The theoretical foundations for this argument can be found in aesthetic philosophy as well. Theodor Adorno, in the aftermath of World War II, famously wrote that “to write poetry after Auschwitz is barbaric.” Yet he later revised this view, recognizing that silence was also a form of violence. Art after atrocity is not only possible, it is necessary. It does not normalize the horror, but allows for its formal engagement and ethical reckoning.

In addition to the role of the artist during the destruction times, it is equally vital to consider the perspective of the art viewer – the audience, the witness, the individual who may not produce art, but is nonetheless transformed by it. Times of destruction often bring new publics into contact with art who may never have previously considered its relevance. The pandemic, for example, introduced many people to visual art, literature and music not as elite pastimes, but as lifelines. For countless individuals, artistic experience became a first encounter with introspection, imagination, or even emotional clarity. In crisis, the role of the art lover emerges not as passive consumption, but as active engagement with meaning-making. This includes people who had long lived outside the orbit of museums or concert halls and suddenly found themselves needing poetry to survive sleepless nights or returning to painting as a form of psychological processing. The therapeutic and philosophical potential of art is not limited to its creators; its audience, too, undergoes a kind of transformation.
Also another striking historical examples of the human need for art amid destruction comes from wartime Russia. During the Second World War, despite widespread famine, air raids and political repression, many ordinary citizens in Soviet cities such as Moscow and Leningrad continued to attend theatrical performances, even at the cost of basic necessities. It is documented that some people would forgo food in order to purchase tickets to the Bolshoi Theatre or small underground productions. This was not a matter of luxury, but of existential necessity. Theatre provided a rare space for emotional release, philosophical reflection and communal catharsis. It functioned as a psychological refuge, offering structure and narrative in a time when daily life was chaotic and uncertain. In a society wracked by war and ideological control, the stage remained one of the few arenas where complex emotions, contradictions and even subversive truths could be explored – albeit in coded form.

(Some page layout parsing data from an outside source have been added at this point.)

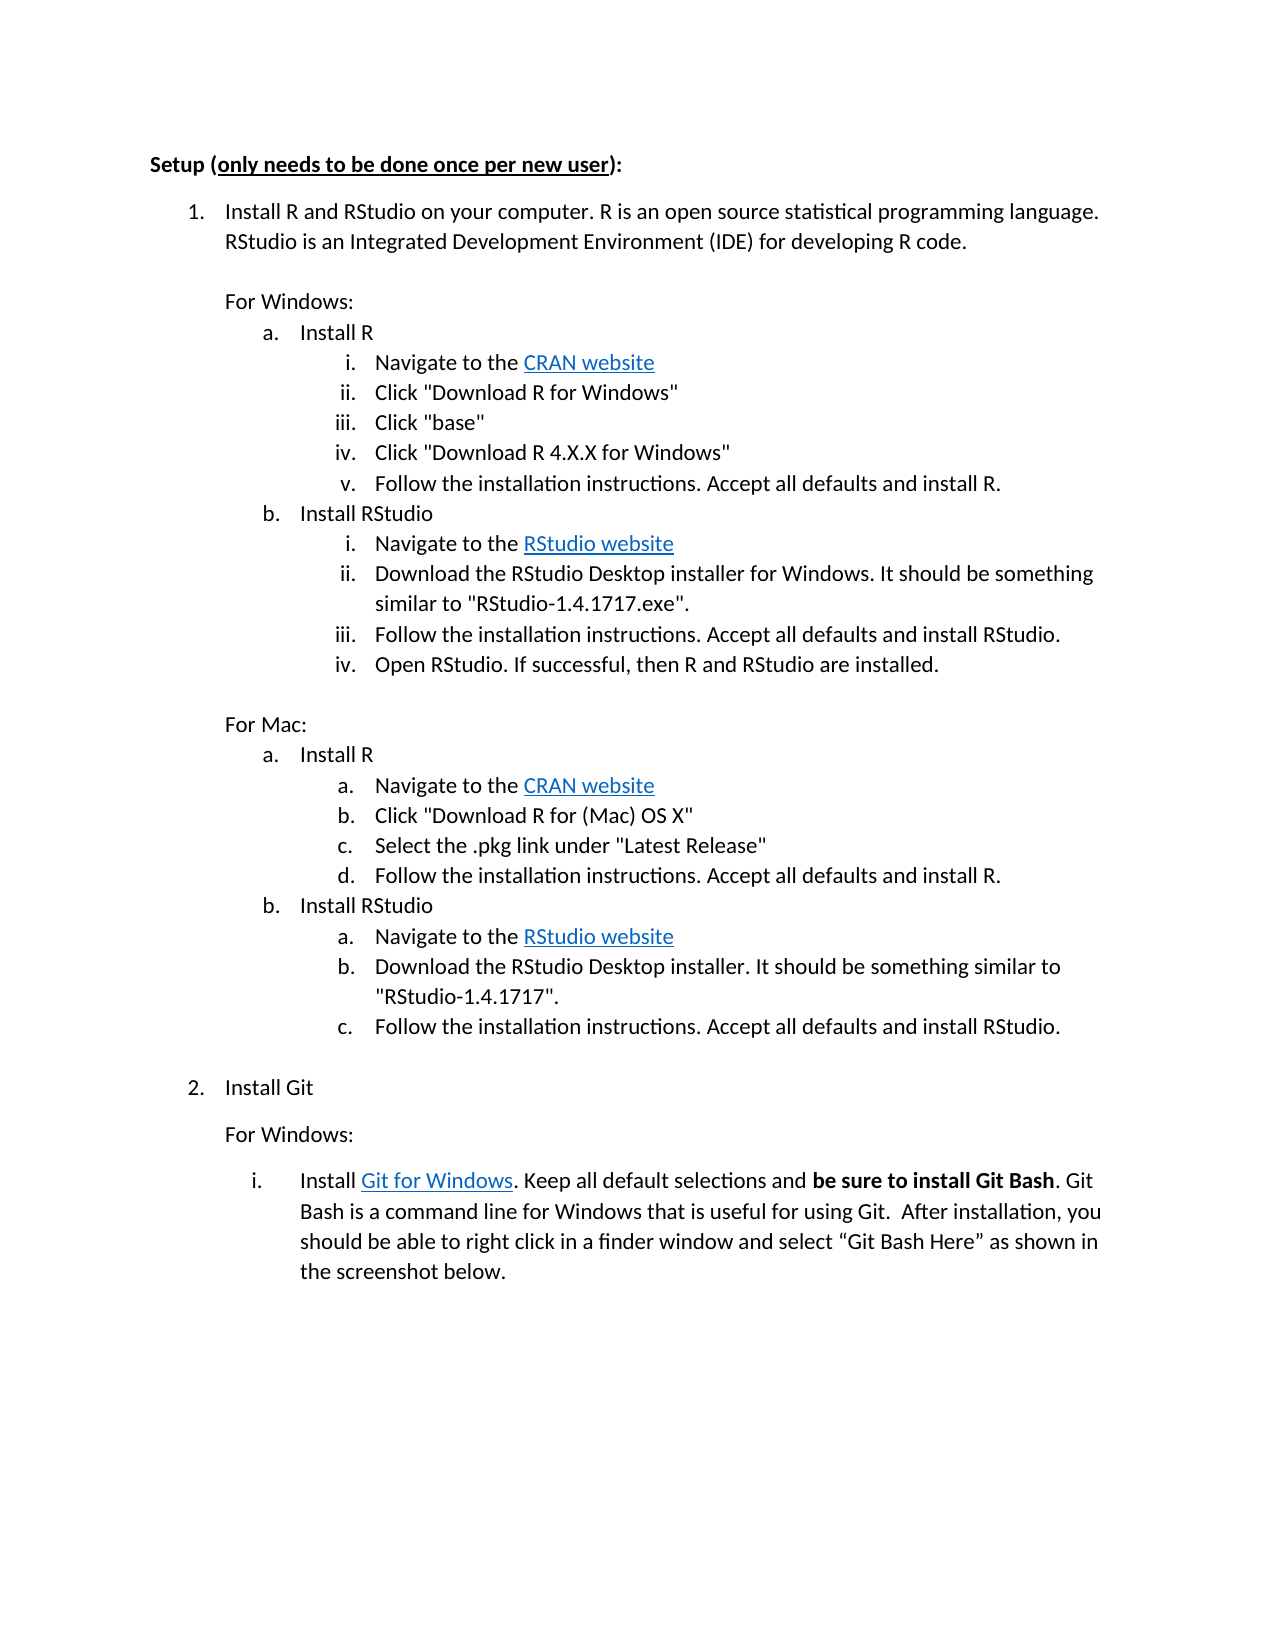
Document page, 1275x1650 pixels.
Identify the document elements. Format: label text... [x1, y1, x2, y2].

list Install R and RStudio on your computer. R is an open source statistical programming language. RStudio is an Integrated Development Environment (IDE) for developing R code. [187, 197, 1125, 255]
list Download the RStudio Desktop installer. It should be something similar to "RStudio-1.4.1717". [337, 952, 1125, 1010]
list Click "Download R for (Mac) OS X" [337, 801, 1125, 829]
list Click "Download R for Windows" [356, 378, 1125, 406]
list Navigate to the CRAN website [356, 348, 1125, 376]
list Install R [262, 318, 1125, 346]
list Follow the installation instructions. Accept all defaults and install R. [356, 469, 1125, 497]
list Navigate to the CRAN website [337, 771, 1125, 799]
list Follow the installation instructions. Accept all defaults and install R. [337, 861, 1125, 889]
list Install Git [187, 1073, 1125, 1101]
list For Mac: [225, 710, 1125, 738]
list Navigate to the RStudio website [337, 922, 1125, 950]
list Follow the installation instructions. Accept all defaults and install RStudio. [356, 620, 1125, 648]
list Select the .pkg link under "Latest Release" [337, 831, 1125, 859]
list Download the RStudio Desktop installer for Windows. It should be something similar to "RStudio-1.4.1717.exe". [356, 559, 1125, 618]
list Navigate to the RStudio website [356, 529, 1125, 557]
list Install RStudio [262, 499, 1125, 527]
list Follow the installation instructions. Accept all defaults and install RStudio. [337, 1012, 1125, 1041]
list For Windows: [225, 287, 1125, 316]
list Install R [262, 741, 1125, 769]
list Install Git for Windows. Keep all default selections and be sure to install Git Bash. Git Bash is a command line for Windows that is useful for using Git. After installation, you should be able to right click in a finder window and select “Git Bash Here” as shown in the screenshot below. [262, 1167, 1125, 1285]
text Setup (only needs to be done once per new user): [150, 150, 1125, 178]
list Click "Download R 4.X.X for Windows" [356, 438, 1125, 467]
text For Windows: [225, 1120, 1125, 1148]
list Install RStudio [262, 892, 1125, 920]
list Click "base" [356, 408, 1125, 436]
list Open RStudio. If successful, then R and RStudio are installed. [356, 650, 1125, 678]
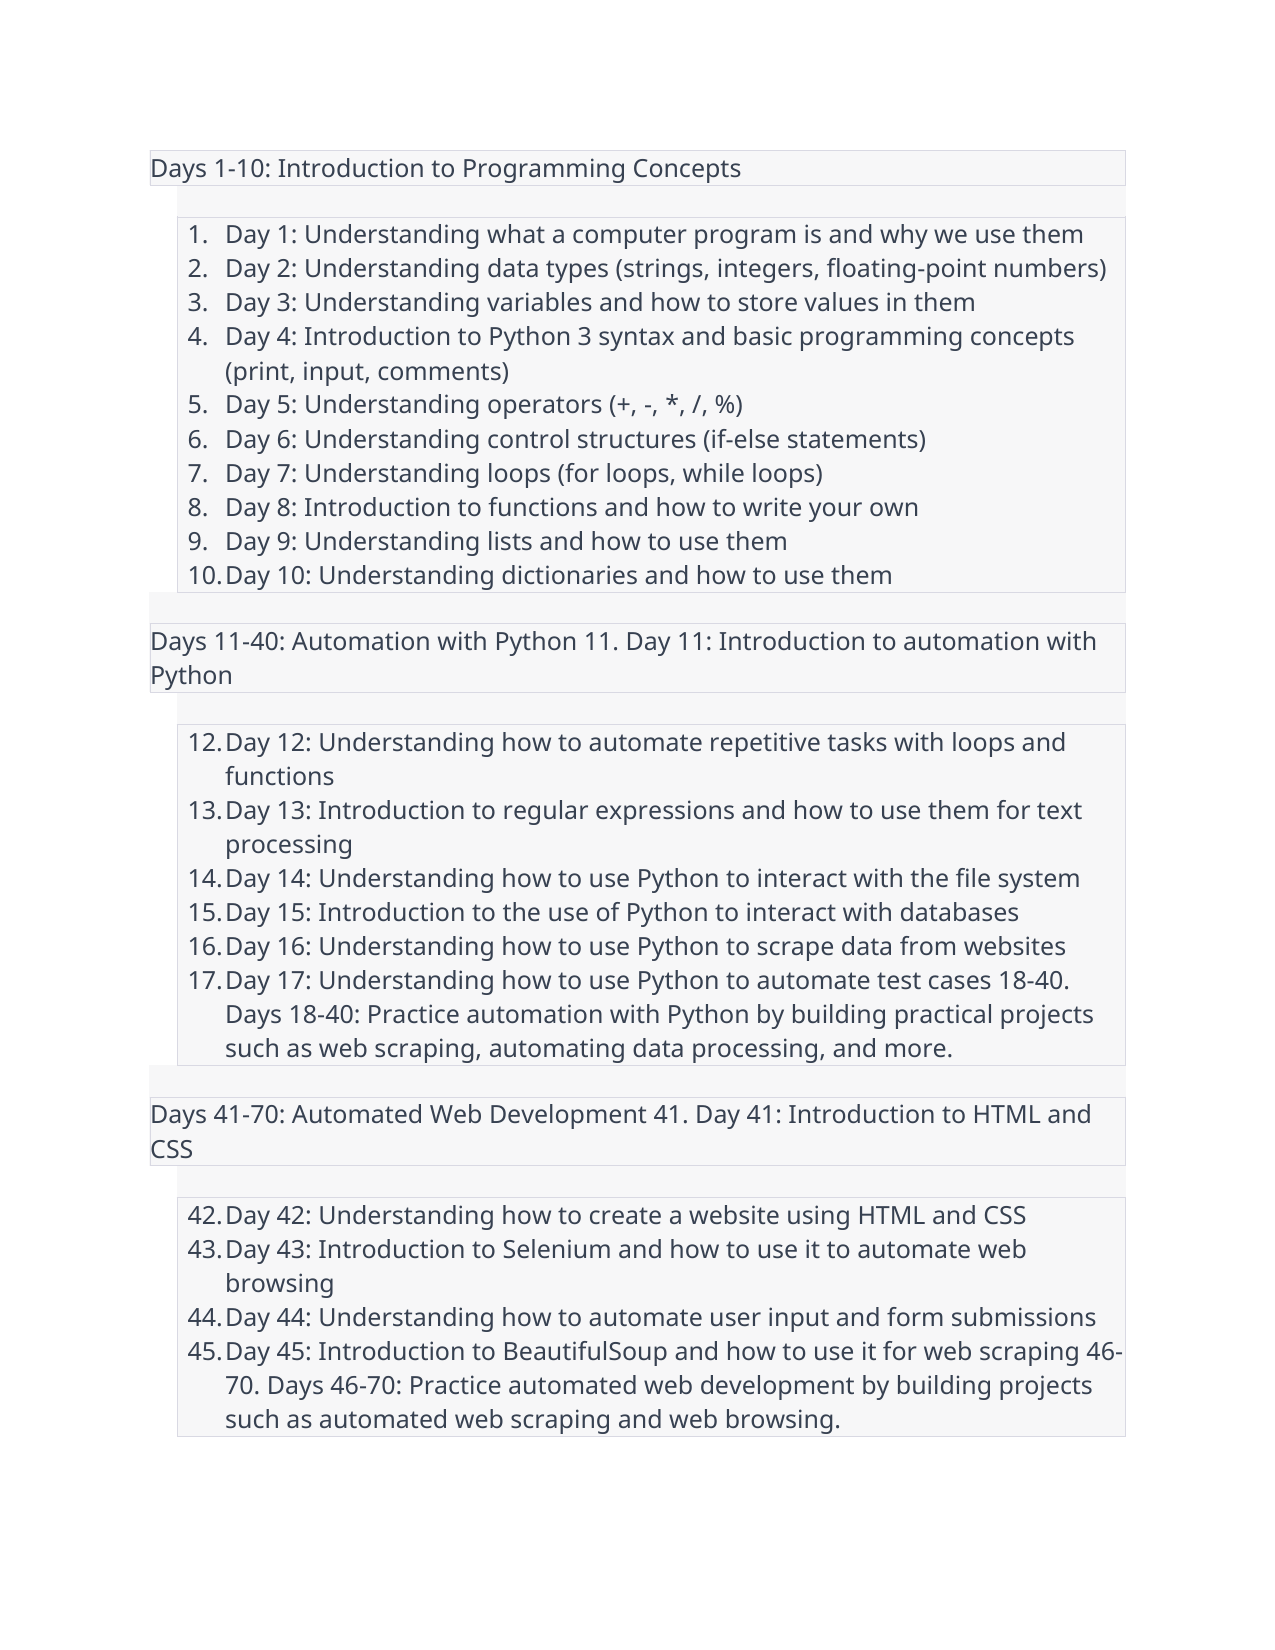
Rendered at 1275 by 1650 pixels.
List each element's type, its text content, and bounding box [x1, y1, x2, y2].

list Day 15: Introduction to the use of Python to interact with databases [178, 894, 1125, 928]
list Day 1: Understanding what a computer program is and why we use them [178, 218, 1125, 250]
list Day 17: Understanding how to use Python to automate test cases 18-40. Days 18-40: Practice automation with Python by building practical projects such as web scraping, automating data processing, and more. [178, 962, 1125, 1065]
list Day 6: Understanding control structures (if-else statements) [178, 421, 1125, 455]
list Day 9: Understanding lists and how to use them [178, 523, 1125, 557]
list Day 16: Understanding how to use Python to scrape data from websites [178, 928, 1125, 962]
text Days 41-70: Automated Web Development 41. Day 41: Introduction to HTML and CSS [151, 1098, 1125, 1165]
list Day 13: Introduction to regular expressions and how to use them for text processing [178, 792, 1125, 860]
list Day 5: Understanding operators (+, -, *, /, %) [178, 387, 1125, 421]
list Day 3: Understanding variables and how to store values in them [178, 284, 1125, 318]
list Day 44: Understanding how to automate user input and form submissions [178, 1299, 1125, 1333]
list Day 14: Understanding how to use Python to interact with the file system [178, 860, 1125, 894]
list Day 43: Introduction to Selenium and how to use it to automate web browsing [178, 1231, 1125, 1299]
list Day 10: Understanding dictionaries and how to use them [178, 557, 1125, 592]
list Day 7: Understanding loops (for loops, while loops) [178, 455, 1125, 489]
list Day 42: Understanding how to create a website using HTML and CSS [178, 1198, 1125, 1231]
list Day 8: Introduction to functions and how to write your own [178, 489, 1125, 523]
list Day 45: Introduction to BeautifulSoup and how to use it for web scraping 46-70. Days 46-70: Practice automated web development by building projects such as automated web scraping and web browsing. [178, 1333, 1125, 1436]
text Days 1-10: Introduction to Programming Concepts [151, 151, 1125, 185]
list Day 12: Understanding how to automate repetitive tasks with loops and functions [178, 725, 1125, 792]
text Days 11-40: Automation with Python 11. Day 11: Introduction to automation with Python [151, 624, 1125, 692]
list Day 4: Introduction to Python 3 syntax and basic programming concepts (print, input, comments) [178, 318, 1125, 387]
list Day 2: Understanding data types (strings, integers, floating-point numbers) [178, 250, 1125, 284]
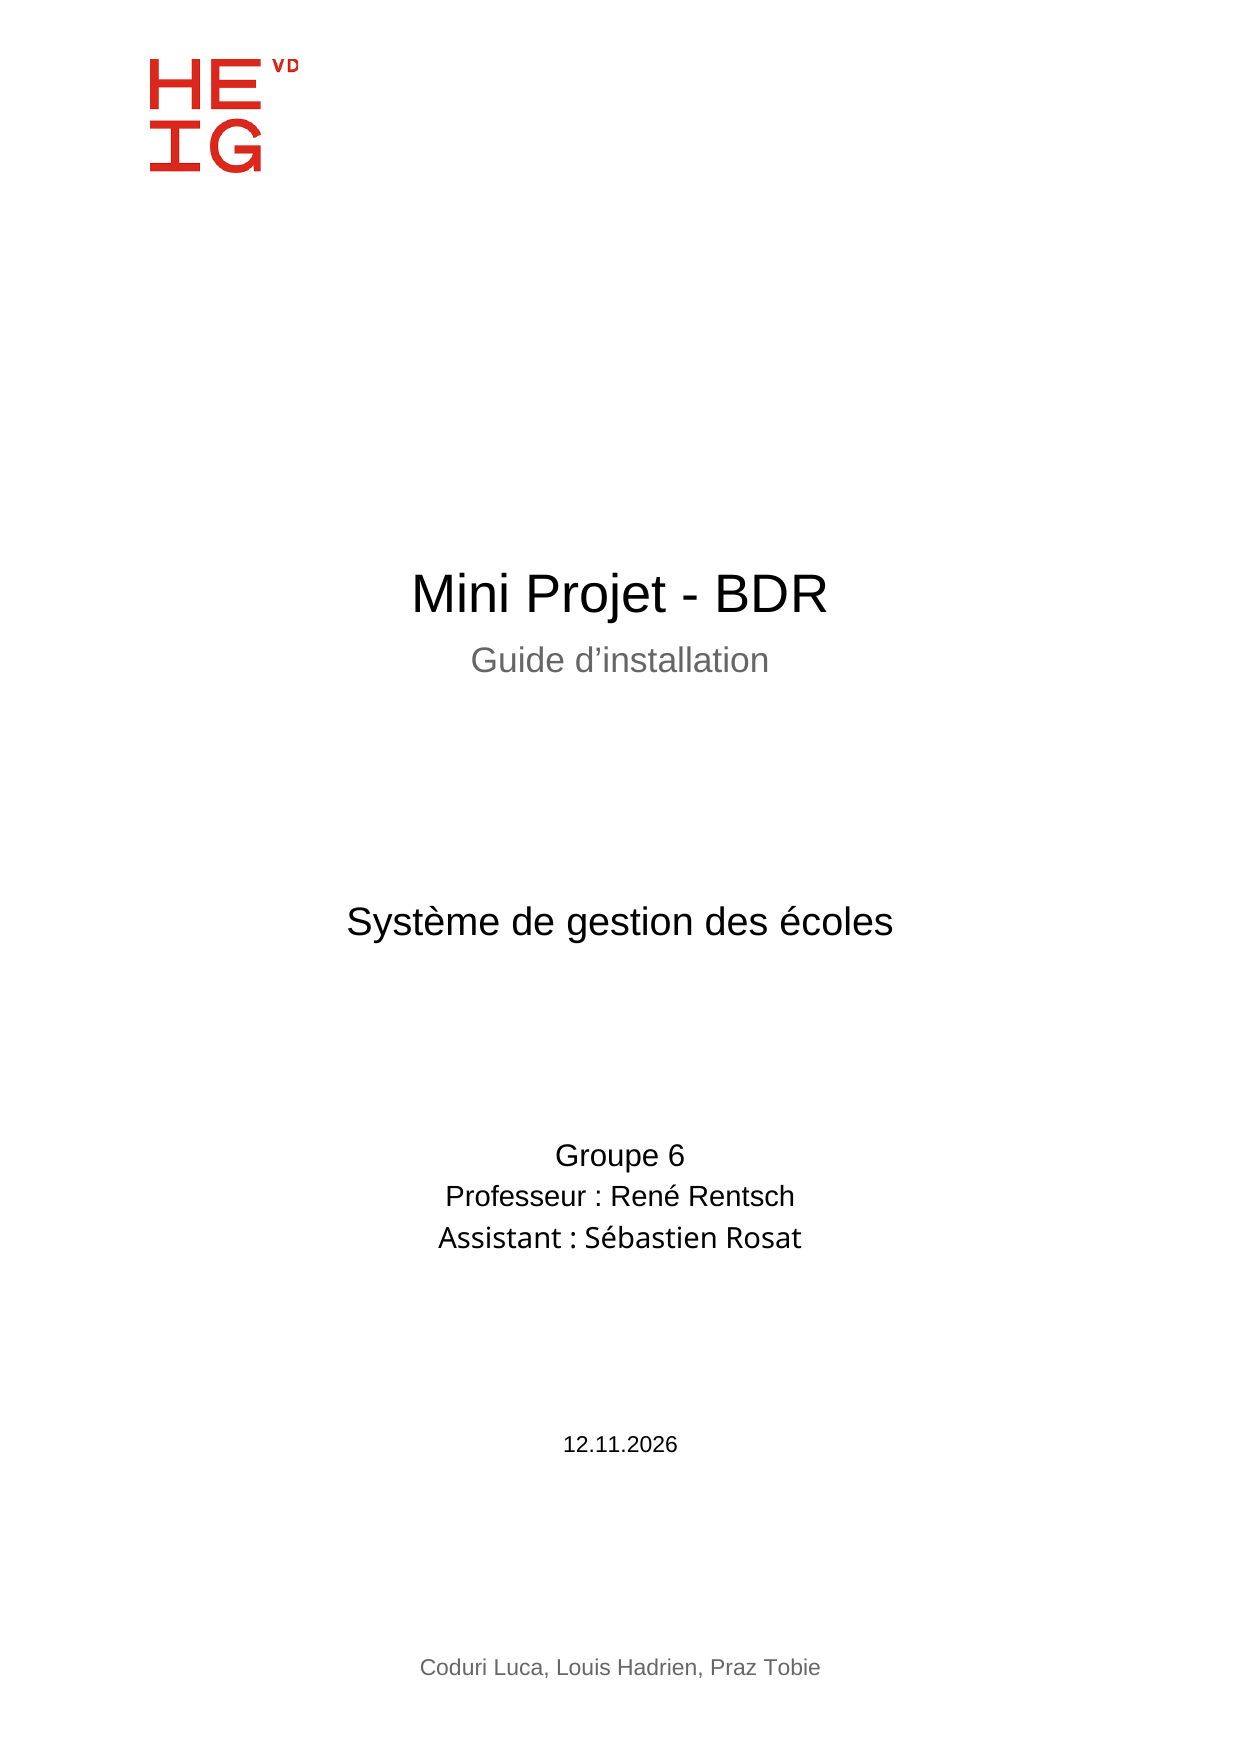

This widespread public commitment to art, even in the face of starvation and trauma, underscores that cultural engagement is not merely the privilege of peace, it is a human instinct that persists precisely when survival feels most threatened.

In this sense, art becomes a shared space where both the maker and the witness participate in collective endurance. It is not only the artist who seeks to make sense of destruction, but the viewer who, through the act of attention, reshapes the ruins into resonance.
Today, as wars continue to reshape geographies and global polarization deepens, the question is not whether art is necessary, but how we support and interpret it. Cultural institutions, governments and educational systems must reconsider their priorities – not merely funding art, but understanding it as a form of social infrastructure.
In conclusion, destruction strips life down to its barest essentials, and in doing so, reminds us what those essentials truly are. Art, in all its forms, is not ornamental to survival. It is a record of it. A response to it. Sometimes, even a redemption from it. To study and read the times of sociatal chaos without studying art is to study only half of human history. The other half is how we endured it.